The singularity is near.
Researchers from Tsinghua University have created a virtual hospital in which all the doctors, nurses and patients are AI-powered avatars capable of autonomous interaction. They simulate the end-to-end process of consultation, examination, diagnosis, treatment and follow-up.
According to the Global Times: “AI doctors can treat 10,000 patients in just a few days. It would take human doctors at least two years to treat that many patients. Furthermore, evolved doctor agents achieved an impressive 93.06 percent accuracy rate on the MedQA dataset covering major respiratory diseases.”
This begs the question of how accurate human doctors are in comparison; but that might miss the point. It’s not so much about the accuracy of a one-off diagnosis, as it is about the accuracy of 10,000 diagnoses in just a few days – complicated by the pressures and stresses that such a demand would entail.
Amid the ongoing discourse about the robots stealing our jobs, I feel an important observation that’s missing is our ever-growing need to use artificial intelligence just to keep up.
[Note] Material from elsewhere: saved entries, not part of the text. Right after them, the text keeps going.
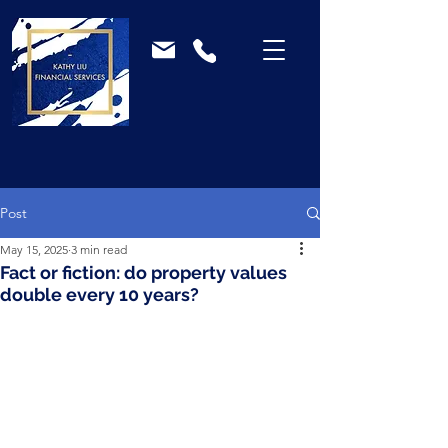
Post
May 15, 2025
3 min read
Fact or fiction: do property values
double every 10 years?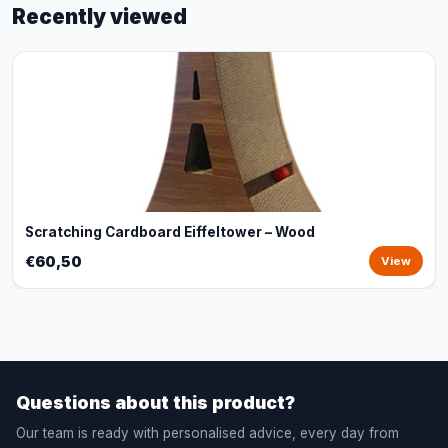
Recently viewed
Scratching Cardboard Eiffeltower – Wood
€60,50
View
Questions about this product?
Our team is ready with personalised advice, every day from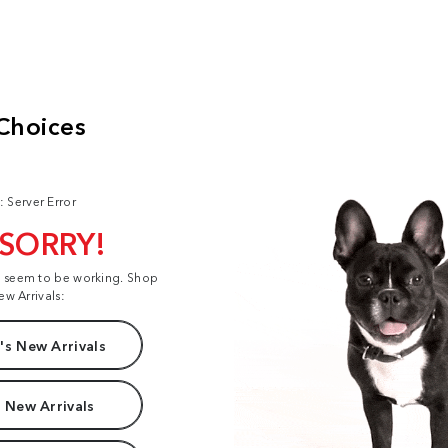
: Server Error
 SORRY!
t seem to be working. Shop
ew Arrivals:
s New Arrivals
 New Arrivals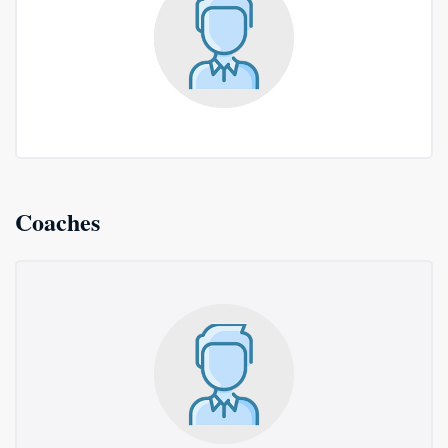
Coaches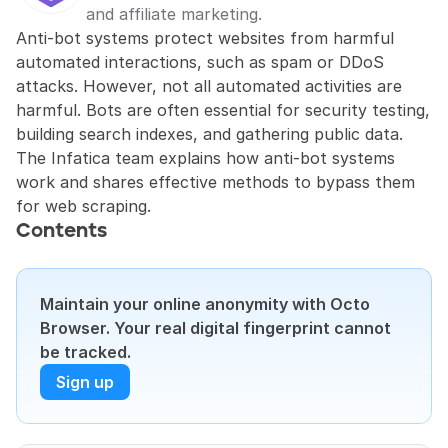
and affiliate marketing.
Anti-bot systems protect websites from harmful 
automated interactions, such as spam or DDoS 
attacks. However, not all automated activities are 
harmful. Bots are often essential for security testing, 
building search indexes, and gathering public data. 
The Infatica team explains how anti-bot systems 
work and shares effective methods to bypass them 
for web scraping.
Contents
Maintain your online anonymity with Octo 
Browser. Your real digital fingerprint cannot 
be tracked.
Sign up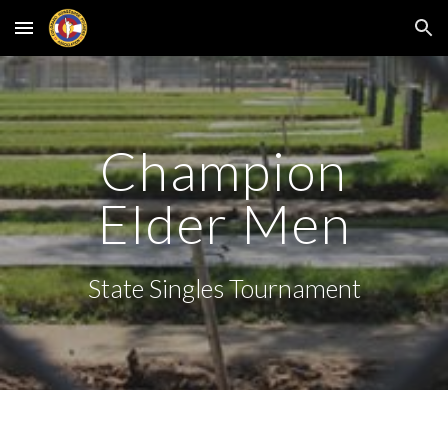
Skip to main content
Skip to navigation
Champion
Elder Men
State Singles Tournament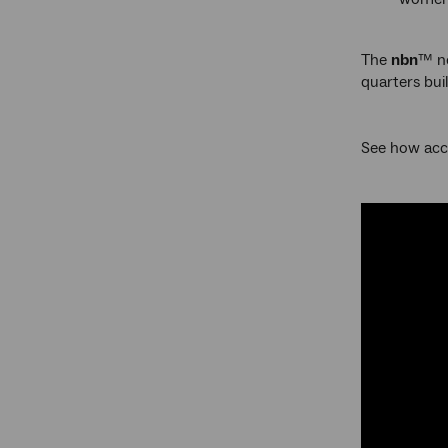
The
nbn
™ ne
quarters bui
See how acc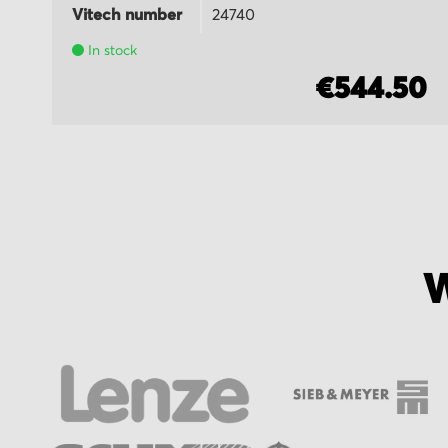
Vitech number
24740
In stock
5
€544.50
W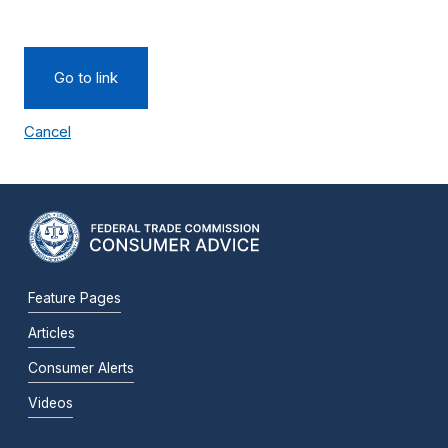
Go to link
Cancel
Feature Pages
Articles
Consumer Alerts
Videos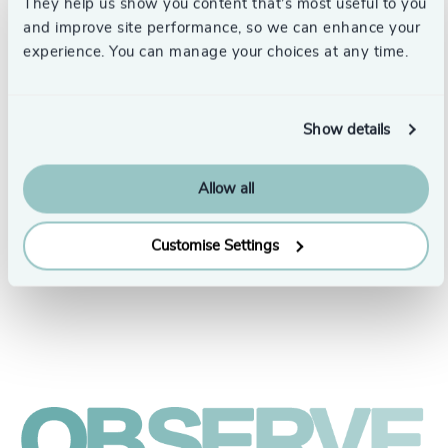
They help us show you content that’s most useful to you
and improve site performance, so we can enhance your
experience. You can manage your choices at any time.
Show details
People & Culture |
Allow all
5 min
United Kingdom
read
President Human Resources,
Customise Settings
Croda International Plc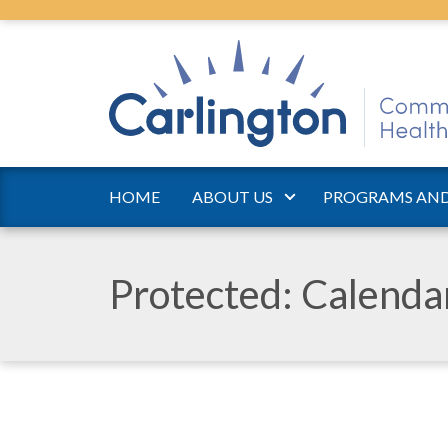
HOME
ABOUT US
PROGRAMS AND
Protected: Calend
And I don’t necessarily mean in China where treating many thousands of patients is a realistic challenge. In my home town of Sydney for example, our emergency departments are overloaded, our airport melts down over the holidays, while our property-obsessed population overwhelms banks with mortgage applications.
Perhaps if the fast robots can process 80% of the workload for us, then we slow humans can focus on the 20% that warrants the scrutiny.
Of course, we’ve been down this road before. A similar fear of computers accompanied their emergence in the late 20th Century; and while they impacted jobs, I can’t imagine modern society functioning without them.
As our volumes continue to rise, the same may be said for AI.